Preparation time 40mins
Cooking time 80mins

Preparation

Step 1

Pudding:

Whisk the cream, milk, and egg in a medium saucepan. In a bowl, whisk together sugar, cocoa, cornstarch and salt; add mixture to the saucepan. Heat to a boil, whisking constantly, over moderately high heat. Strain the pudding into a bowl. Stir in the butter and chocolate until melted.

Pour pudding into a glass bowl. Press plastic wrap directly on the surface of the pudding; refrigerate until chilled, about 30 minutes.

Cupcakes:

Heat the oven to 350 degrees. Line muffin pans with the 18-20 paper liners. Whisk the flour, baking powder and salt together in a bowl; set aside.

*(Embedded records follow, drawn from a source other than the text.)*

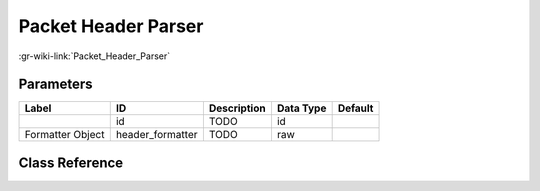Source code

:--------------------
Packet Header Parser
--------------------

:gr-wiki-link:`Packet_Header_Parser`

Parameters
**********

+-------------------------+-------------------------+-------------------------+-------------------------+-------------------------+
|Label                    |ID                       |Description              |Data Type                |Default                  |
+=========================+=========================+=========================+=========================+=========================+
|                         |id                       |TODO                     |id                       |                         |
+-------------------------+-------------------------+-------------------------+-------------------------+-------------------------+
|Formatter Object         |header_formatter         |TODO                     |raw                      |                         |
+-------------------------+-------------------------+-------------------------+-------------------------+-------------------------+

Class Reference
*******************

.. tabs::

   .. group-tab:: Python
      TODO

   .. group-tab:: C++

      .. doxygengroup:: block_digital_packet_headerparser
         :content-only:
         :undoc-members:
         :private-members:
         :members:

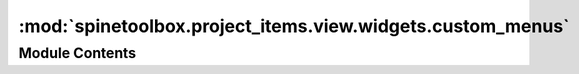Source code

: :mod:`spinetoolbox.project_items.view.widgets.custom_menus`
===========================================================

.. py:module:: spinetoolbox.project_items.view.widgets.custom_menus

.. autoapi-nested-parse::

   Classes for custom context menus and pop-up menus.

   :author: P. Savolainen (VTT)
   :date:   9.1.2018



Module Contents
---------------

.. py:class:: ViewPropertiesContextMenu(parent, position, index)

   Bases: :class:`spinetoolbox.widgets.custom_menus.CustomContextMenu`

   Context menu class for the references tree view of the View project item properties.

   :param parent: Parent for menu widget (ToolboxUI)
   :type parent: QWidget
   :param position: Position on screen
   :type position: QPoint
   :param index: Index of item that requested the context-menu
   :type index: QModelIndex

Combine the butter and sugar in the bowl of an electric mixer fitted with the paddle attachment. Beat on low until well mixed. Increase speed to medium; beat until mixture is very light and pale in color, about 5 minutes. Beat in vanilla.

Beat in the eggs one at a time, beating smooth after each addition. Beat in the melted chocolate. Scrape the bowl and eater with a spatula.

Restart the mixer on low. Add a quarter of the flour mixture; beat until absorbed. Increase speed to medium-low; beat in 1/4 cup milk.

Repeat step 4, including the change of speed two more times.

Stop and scrape; beat in the remaining flour mixture. Scrape again. Increase the speed to medium; beat 3 minutes.

Divide the batter among the lined pans, filling the cups to the top. Bake, 15-20 minutes. Cool before proceeding with parfait.

Parfaits:

Prep: Whip 1 cup whipping cream, with 1-2 Tbsp sugar, to soft peaks.

Cut tops off 6 cupcakes, slicing them crosswise just below where the top meets the base.

Choose 6 glasses that are wide enough to accommodate the cupcake tops.

Layer: Plop about 1/4 cup chocolate pudding in the bottom of each glass.

Nestle the cupcake bottoms into the pudding, pushing in gently so the pudding comes partway up the sides of the cupcakes.

Dollop each with a generous portion of whipped cream, pushing down around the sides of the cupcakes and covering its top.

Dollop on half-inch layer of pudding.

Gently top with the cupcake tops.

Finish with a dollop each of pudding and whipping cream. Shavings of dark chocolate would be nice as well. Cover the parfaits and chill. When ready to serve, re-fluff the whipped cream with a whisk.